Divide -\frac{2693}{2}, the coefficient of the x term, by 2 to get -\frac{2693}{4}. Then add the square of -\frac{2693}{4} to both sides of the equation. This step makes the left hand side of the equation a perfect square.

x^{2}-\frac{2693}{2}x+\frac{7252249}{16}=\frac{15015}{2}+\frac{7252249}{16}

Square -\frac{2693}{4} by squaring both the numerator and the denominator of the fraction.

x^{2}-\frac{2693}{2}x+\frac{7252249}{16}=\frac{7372369}{16}

Add \frac{15015}{2} to \frac{7252249}{16} by finding a common denominator and adding the numerators. Then reduce the fraction to lowest terms if possible.

\left(x-\frac{2693}{4}\right)^{2}=\frac{7372369}{16}

Factor x^{2}-\frac{2693}{2}x+\frac{7252249}{16}. In general, when x^{2}+bx+c is a perfect square, it can always be factored as \left(x+\frac{b}{2}\right)^{2}.

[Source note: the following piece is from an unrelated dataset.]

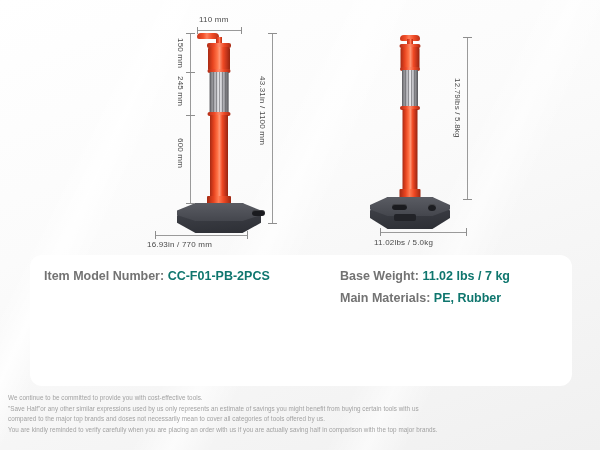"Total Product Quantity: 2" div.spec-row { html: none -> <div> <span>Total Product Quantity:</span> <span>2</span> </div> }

\sqrt{\left(x-\frac{2693}{4}\right)^{2}}=\sqrt{\frac{7372369}{16}}

Take the square root of both sides of the equation.

x-\frac{2693}{4}=\frac{\sqrt{7372369}}{4} x-\frac{2693}{4}=-\frac{\sqrt{7372369}}{4}

Simplify.

x=\frac{\sqrt{7372369}+2693}{4} x=\frac{2693-\sqrt{7372369}}{4}

Add \frac{2693}{4} to both sides of the equation.